Mica scemi certi “estremisti”

Una delle polemiche ricorrenti della destra è che l’ala radicale della sinistra “dice no a tutto” per partito preso. Ma può succedere, guarda un po’, che persone qualificate, pur essendo lontanissime da quelle posizioni politiche, esprimano opinioni ben motivate che danno ragione a quelle tesi. Come sulla base Usa di Vicenza e sull’alta velocità in Val di Susa

(22 mar 2007)

Li chiamano “il partito del no”, li definiscono spesso, con un filo di disprezzo, “la piazza”, e già il fatto di indire una manifestazione per esternare il proprio dissenso li classifica ai loro occhi come ribelli per partito preso, che frenano qualsiasi iniziativa che cerchi di modernizzare il paese. Per gli esponenti del centro destra questo è ormai un ritornello, a cui non varrebbe nemmeno la pena di controbattere se non rafforzasse le convinzioni di chi è già orientato verso quella parte politica e non ha voglia di farsi un’opinione propria (informarsi costa fatica) sui problemi specifici.

 

Negli ultimi tempi questo ritornello lo abbiamo ascoltato in particolare su due problemi che hanno suscitato vaste reazioni popolari: l’alta velocità in Val di Susa (o “alta capacità”: quella che di solito si indica con Tav) e l’ampliamento della base militare Usa di Vicenza. Due iniziative che toccano corde a cui la destra è assai sensibile: i soldi (il progetto Tav ne costa una montagna) e l’alleanza con gli Stati Uniti, che, in questa concezione, non prevede che qualche volta si possa non essere d’accordo con quel che fanno gli Usa o che gli interessi dei due paesi possano a volte non coincidere.

 

E dunque. Chi si è detto contrario all’ampliamento della base Usa è stato subito tacciato di anti-americanismo. Ma non è certo sospettabile di un così orrendo crimine Sergio Romano, l’ex ambasciatore che oggi si occupa di storia e fa l’opinionista per il Corriere della Sera e vari altri media. Romano, tra l’altro, non è neanche di sinistra, neanche di centro sinistra, neanche vicino al centro sinistra.
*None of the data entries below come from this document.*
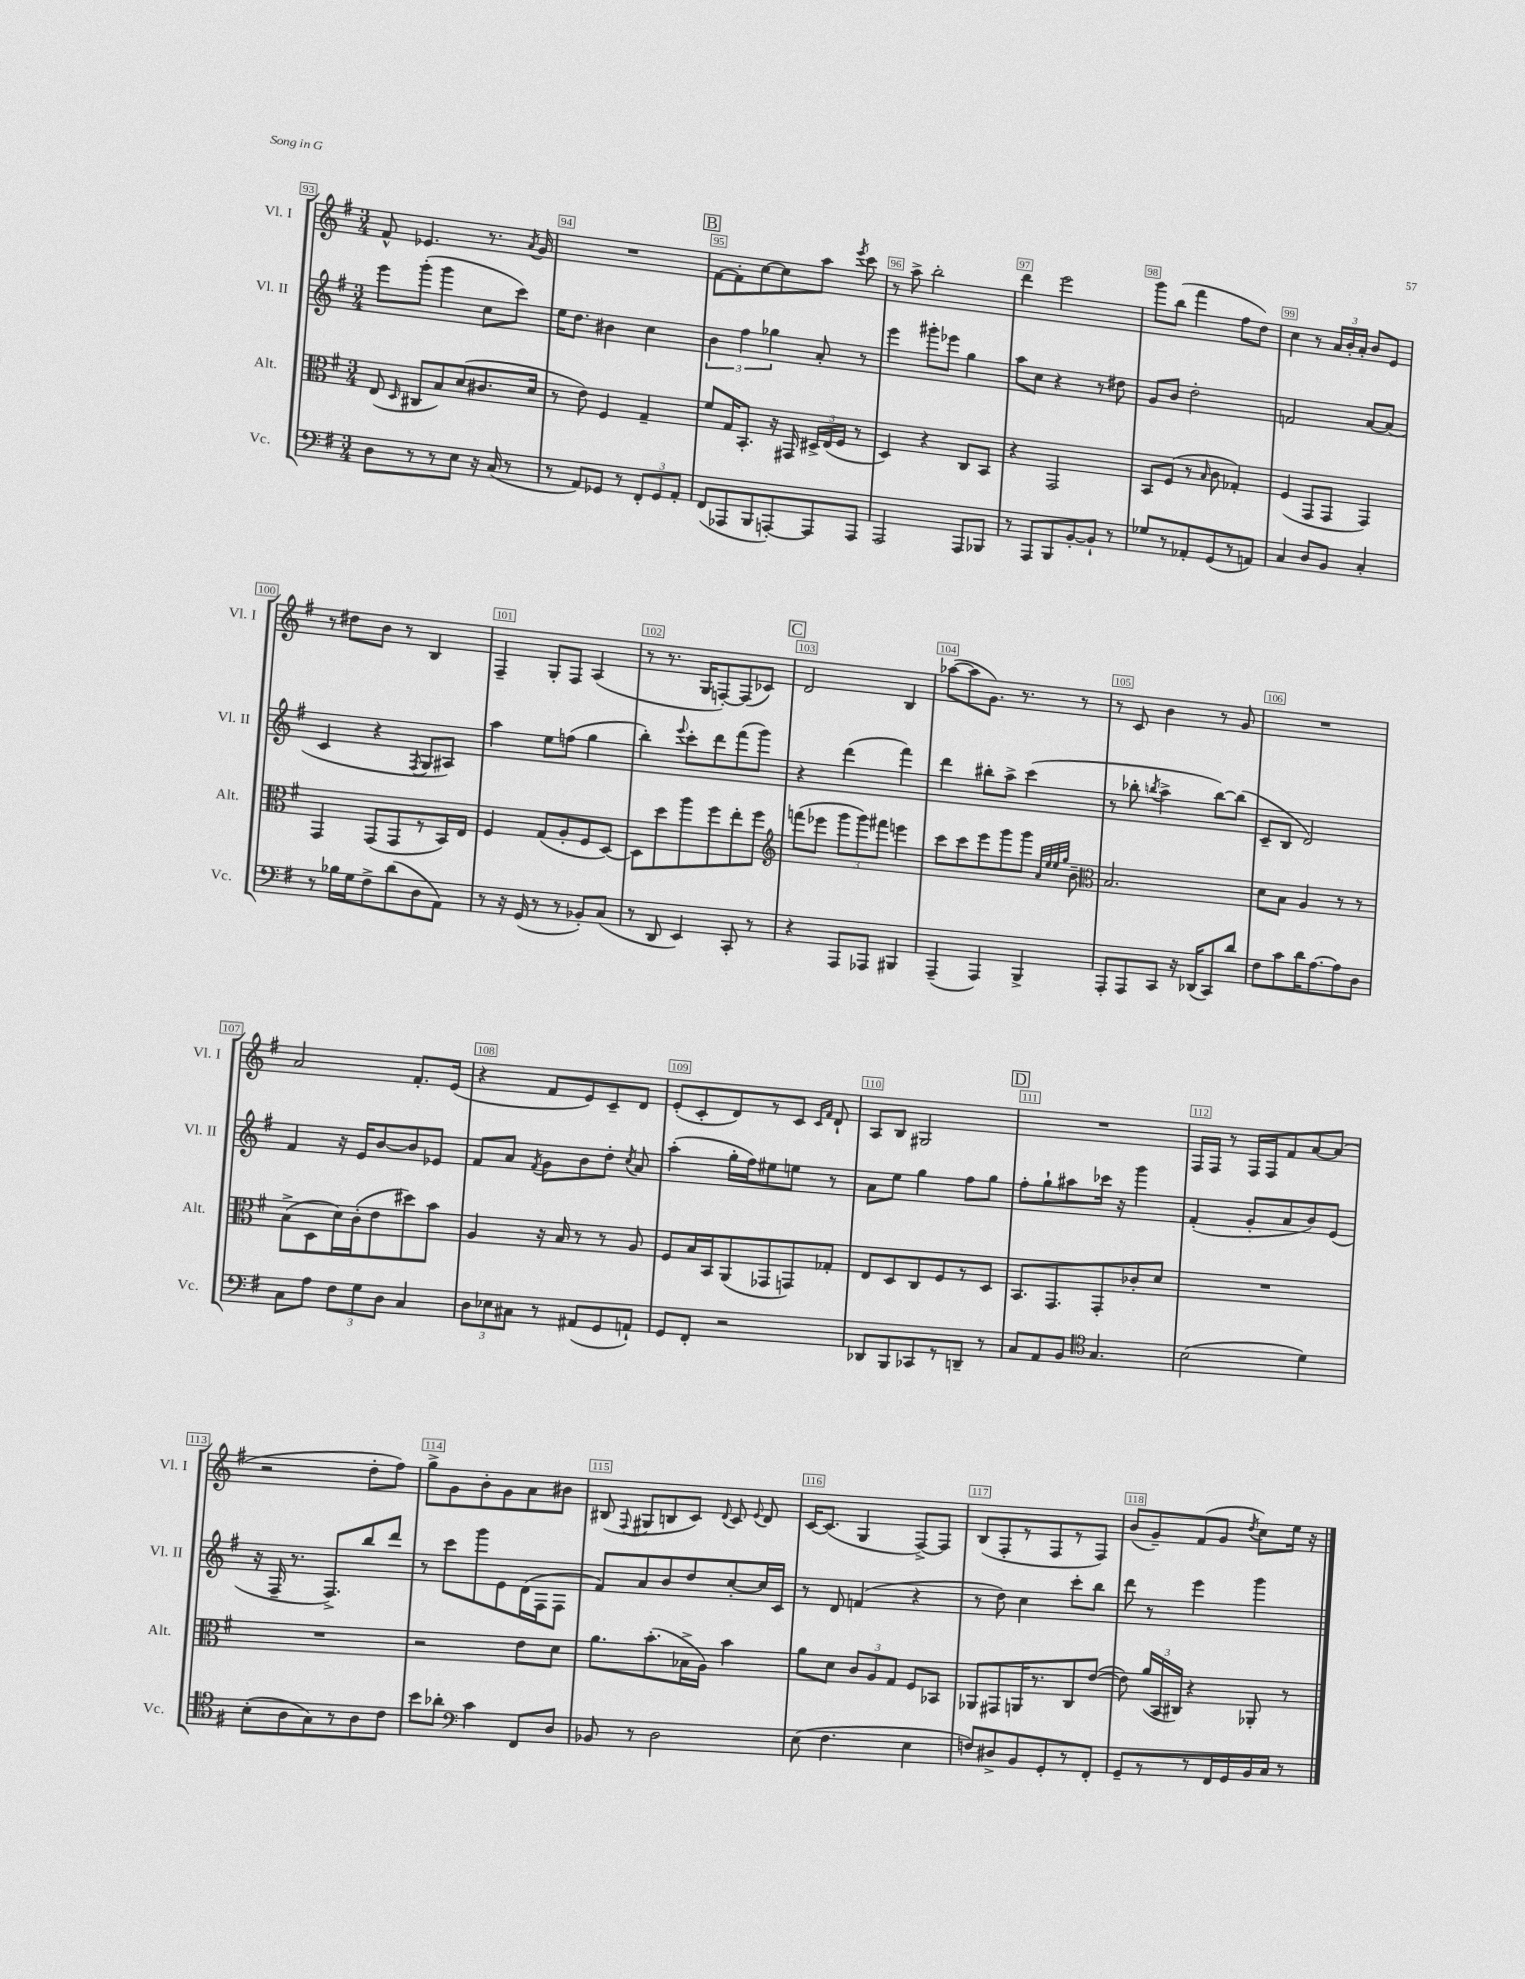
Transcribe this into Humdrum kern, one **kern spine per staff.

**kern	**kern	**kern	**kern
*staff4	*staff3	*staff2	*staff1
*clefF4	*clefC3	*clefG2	*clefG2
*k[f#]	*k[f#]	*k[f#]	*k[f#]
*M3/4	*M3/4	*M3/4	*M3/4
8D\L	(8E/	8eee\L	8f#^^/
.	16qqD/	.	.
8r	8C#/L	(8ggg'\J	4.e-/
8r	8B/)	4ggg\	.
8E\J	(8d/	.	.
16r	8.c#/	8cc\L	8.r
(16C/	.	.	.
8r	.	8ccc\J)	.
.	.	.	8qa/
.	16d/Jk	.	16g/
=	=	=	=
8r	8r	16ee\LK	2.r
.	.	8.dd\J	.
8AA/L)	8e\)	.	.
8GG-/J	4F#/	4b#\	.
8r	.	.	.
12FF#'/L	4G~/	4cc\	.
12GG-/	.	.	.
12AA'/J	.	.	.
=	=	=	=
(8FF#/L	8f#/L	6b\	[8f#\L
8AAA-/	16G/K	.	8f#'\]
.	.	6ff#\	.
.	8.BB'/J	.	.
8BBB/	.	.	[8cc\
.	.	6gg-\	.
[8AAA'/)	16r	.	8cc\]
.	16GG#/	.	.
8AAA/]	24D#^/LL	8a'/	8aa\J
.	(24E/	.	.
.	24F#/JJ	.	.
.	.	.	8qeee/
8AAA/J	8r	8r	8ccc\
=	=	=	=
2AAA/	4D/)	4eee\	8r
.	.	.	8aa^\
.	4r	8ggg#'\L	2bb'\
.	.	8eee-\J	.
8AAA/L	8C/L	4gg\	.
8BBB-/J	8BB/J	.	.
=	=	=	=
8r	4r	8aa\L	4ddd\
8AAA/L	.	8cc\J	.
8BBB/	2GG/	4r	2eee\
[8BB'/	.	.	.
8BB`/]J	.	8r	.
8r	.	8dd#\	.
=	=	=	=
8G-/L	8BB/L	8g/L	8ggg\L
8r	(8F#/J	8b/J	(8bb\J
8AA-'/	8r	2dd'\	4fff#\
.	16qqB/	.	.
(8GG/	8c\	.	.
8r	4G-'/)	.	8ff#\L
8AA/J)	.	.	8dd\J)
=	=	=	=
4C/	(4F#/	2f/	4cc\
8D/L	8GG/L	.	8r
8BB/J	8GG/J	.	24a/LL
.	.	.	24b'/
.	.	.	24a'/JJ
4C'/	4GG/)	[8a/L	8b/L
.	.	(8a/]J	8e/J
=	=	=	=
8r	4GG/	4c/	8r
16B-\LL	.	.	8dd#\L
16G\J	.	.	.
8F#^\	(8GG/L	4r	8b\J
(8d\	8GG/	.	8r
.	.	8qF#/	.
8D\	8r	8G/L	4B/
8AA\J)	16BB/L)	8A#/J)	.
.	16E/JJ	.	.
=	=	=	=
8r	4F#/	4aa\	4F#~/
16r	.	.	.
(16GG/	.	.	.
8r	(8G/L	8ee\L	8G'/L
8r	8A'/	(8ff\J	8F#/J
8BB-'/L)	8F#/	4gg\	(4A/
(8C/J	[8D/J)	.	.
=	=	=	=
8r	8D\]L	4bb'\)	8r
8DD/	8dd\	.	8.r
.	.	8qqeee/	.
4EE/)	8aa\	8ccc'\L	.
.	.	.	16G/LK
.	8ff#\	8ddd\	[8F'/)
8CC'/	8ee'\	(8fff#\	(8F/]
8r	8ff#\J	8ggg\J)	8c-/J)
=	=	=	=
*	*clefG2	*	*
4r	(8fff\L	4r	2d/
.	8eee-\J	.	.
8AAA/L	12ggg\L	(4ddd\	.
.	12ggg\)	.	.
8AAA-/J	.	.	.
.	12fff#\J	.	.
4BBB#/	4eee\	4fff#\)	4B/
=	=	=	=
(4AAA~/	8ccc\L	4ddd\	([8aa-\L
.	8ccc\	.	8aa-\]
4AAA/)	8eee\	8bb#'\L	8.g\J)
.	8ggg\	8aa^\J	.
.	.	.	8.r
4BBB^/	8ggg\J	(4ccc\	.
.	32qqa/LLL	.	.
.	32qqee/	.	.
.	32qqee/	.	.
.	32qqgg/JJJ	.	.
.	8b~\	.	8r
=	=	=	=
*	*clefC3	*	*
8AAA'/L	2.B/	8r	8r
8AAA/	.	8bb-'\	8c/
.	.	8qbb/	.
8CC/J	.	4aa^\	4b\
16r	.	.	.
(16DD-/LK	.	.	.
8CC/)	.	[8bb\L)	8r
8d/J	.	(8bb\]J	8g/
=	=	=	=
8F#\L	8d\L	8c~/L	2.r
8c\	8B\J	8B/J	.
16d\K	4A/	2d/)	.
[8.A\	.	.	.
8A\]	8r	.	.
8D\J	8r	.	.
=	=	=	=
8C\L	(8B^\L	4f#/	2a/
8A\J	8D\	.	.
12F#\L	16d\L)	16r	.
.	(16c'\J	16e/LK	.
12G\	.	.	.
.	8e\	[8b/	.
12D\J	.	.	.
4C/	8dd#\)	8b/]	8.f#'/L
.	8b\J	8e-/J	.
.	.	.	(16e/Jk
=	=	=	=
12D\L	4A/	8f#/L	4r
12E-\	.	.	.
.	.	8a/J	.
12C#\J	.	.	.
.	.	8qf#/	.
8r	16r	8g\L	8f#/L
.	16B/	.	.
(8AA#/L	8r	8b\	8e/)
8GG/	8r	8dd'\J	8c~/
.	.	8qcc/	.
8AA`/J)	8A/	8a/	8d/J
=	=	=	=
8GG/L	8F#/L	(4aa'\	(8e'/L
8FF#'/J	16B/L	.	8c'/
.	16BB/J	.	.
2r	(8AA/	16gg'\LL	8d/)
.	.	16ff#\J)	.
.	8GG-/	8ee#\	8r
.	8GG/)	8ee\J	8c/J
.	.	.	16qqc/LL
.	.	.	16qqf#/JJ
.	8G-'/J	8r	8d`/
=	=	=	=
8DD-/L	8E/L	8a\L	8A/L
8BBB/	8D/	8ee\J	8B/J
8CC-/	8C/	4gg\	2G#/
8r	8F#/	.	.
8DD~/J	8r	8ff#\L	.
8r	8D/J	8gg\J	.
=	=	=	=
8C/L	8.BB/L	8ff#'\L	2.r
8AA/	.	8gg`\	.
.	8.GG/	.	.
8BB/J	.	8aa#\	.
*clefC4	*	*	*
4.G/	8GG'/	16ccc-\Jk	.
.	.	16r	.
.	8c-'/	4ggg\	.
.	8d/J	.	.
=	=	=	=
(2B\	2.r	(4f#'/	16F#/LL
.	.	.	16F#/JJ
.	.	.	8r
.	.	8g'/L	16F#/LL
.	.	.	16F#/J
.	.	8a/	8f#/
4d\)	.	8b/)	[8a/
.	.	(8e/J	(8a/]J
=	=	=	=
(8B'\L	2.r	16r	2r
.	.	16F#~/	.
8A\	.	8.r	.
8G\)	.	.	.
.	.	8.F#^/L)	.
8r	.	.	.
8A\	.	8bb/	8dd'\L
8c\J	.	8ddd/J	8ff#\J)
=	=	=	=
8b\L	2r	8r	8gg^\L
8a-'\J	.	8ccc\L	8g\
*clefF4	*	*	*
4c\	.	8ggg\	8b'\
.	.	8e\	8g\
8FF#/L	8e\L	(16d\L	8a\
.	.	16F#\J	.
8D/J	8d\J	8F#\J	8b#\J
=	=	=	=
8BB-/	8.a\L	8f#/L)	(8B#/
.	.	.	8qqF#/
8r	.	8a/	8G#/L
.	(8.b'\	.	.
2D\	.	8b/	8B/
.	16B-^\L	8dd/	8c/J)
.	16A\JJ)	.	.
.	.	.	8qqd/
.	4b\	[8cc'/	8c/
.	.	.	8qqe/
.	.	16cc/]L	8d/
.	.	16c/JJ	.
=	=	=	=
(8E\	8a\L	8r	[16c/LK
.	.	.	(8.c/]J
4.F#\	8d\J	8d/	.
.	12c/L	(4f/	4G/
.	12A/	.	.
.	12G/J	.	.
4E\	8F#/L	4r	[8F#^/L)
.	8BB-/J	.	8F#/]J
=	=	=	=
8F/L)	8AA-/L	8r	(8B/L
8D#^/	8GG#/	8dd\)	8F#'/
8BB/	16AA/K	4cc\	8r
.	8.r	.	.
8GG'/	.	.	8F#/
8r	8C/	8ccc'\L	8r
8FF#'/J	([8e/J	8bb\J	8F#/J)
=	=	=	=
8GG~/L	8e\])	8ddd\	(8b/L
8r	(24a/LL	8r	8g~/)
.	24BB/	.	.
.	24C#/JJ)	.	.
8r	4r	4eee\	(8f#/
16FF#/L	.	.	8g/J
16GG/	.	.	.
.	.	.	8qdd/
16BB/	8AA-'/	4ggg\	8cc\L)
16C/JJ	.	.	.
8r	8r	.	16ee\Jk
.	.	.	16r
==	==	==	==
*-	*-	*-	*-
Si può supporre, quindi, che se esprime un’opinione in proposito non sia dettata da ragioni di schieramento.

 

Ebbeno, Romano è nettamente contrario all’ampliamento della base Usa. “Dovremmo chiederci – ha scritto per esempio sul Corriere del 15 marzo – se questa presenza possa sopperire alle nostre carenze e garantirci una maggiore sicurezza. A questa domanda ho cercato di rispondere osservando che gran parte della strategia americana sembra essere dominata dalla necessità della “guerra al terrorismo”. Abbiamo visto negli ultimi tempi come gli Stati Uniti concepiscano questa guerra. Hanno invaso l’Afghanistan come se l’operazione potesse esaurirsi nella eliminazione di un regime che aveva ospitato sul proprio territorio le milizie di Al Qaeda e hanno trascurato per molto tempo il problema della ricostruzione economica e civile del Paese. Con il risultato che il maggior problema oggi è la riconquista del territorio. Il caso iracheno è ancora più drammatico. Gli Stati Uniti hanno invaso il Paese con motivazioni infondate e con un contingente militare inadatto al controllo del territorio. E hanno suscitato una nuova guerra, molto più micidiale e sanguinosa. Se questo è l’uso che gli americani intendono fare dello loro basi dislocate nei cinque continenti, siamo davvero sicuri che la base di Vicenza possa garantire la nostra sicurezza?”

 

Quanto alla Tav, si potrebbero citare per esempio vari articoli critici apparsi su www.eguaglianzaeliberta.it, che però è una rivista dell’area di sinistra, anche se certo né estremista né radicale. Ma ai fini del nostro discorso preferiamo richiamarci a un articolo apparso su www.lavoce.info. La Voce è una rivista fondata da un gruppo di economisti, prevalentemente della Bocconi di Milano, caratterizzati, più che da un’appartenenza politica (vi scrivono persone di entrambi gli schieramenti; alcuni di costoro sono “organici”, altri no), da un orientamento liberista, anche se declinato in più di una sfumatura, da quella più intransigente a quella più “morbida”.

 

L’articolo (vedi) a cui ci riferiamo è di Francesco Ramella, un ingegnere che scrive di questi argomenti anche sul Sole 24 Ore e sulla Stampa (non su Liberazione e Il Manifesto). Ramella smonta coscienziosamente tutte le argomentazioni a favore della Tav: la necessità di aumentare la capacità di traffico su rotaia, l’impatto favorevole sull’inquinamento provocato dai Tir, l’insufficienza delle infrastrutture attuali, l’”isolamento” dalla grandi correnti commerciali che provocherebbe la sua mancata realizzazione, la sua profittabilità. In compenso, calcola che “la spesa per la Tav equivale a una una-tantum dell’ordine di 1.000 euro per una famiglia di quattro persone” (ai costi stimati attualmente, aggiungeremmo noi: ma l’esperienza insegna…). Chi volesse togliersi uno sfizio, potrebbe confrontare la sua analisi con quella di Adriano Serafino, uno dei leader degli “estremisti no-Tav” della Val di Susa (vedi qui).

 

Insomma, in Val di Susa come a Vicenza ci sono stati, certo, anche quei giovanotti (e a volte anche attempati) che non hanno molta dimestichezza con i ragionamenti e, effettivamente, sono “contro” a prescindere. Ma questo non dev’essere un alibi per rifiutare di analizzare i problemi per quello che realmente sono. Purtroppo, vincono quasi sempre la demagogia politica e la difesa di interessi travestiti da “modernizzazione” o “politica atlantica”.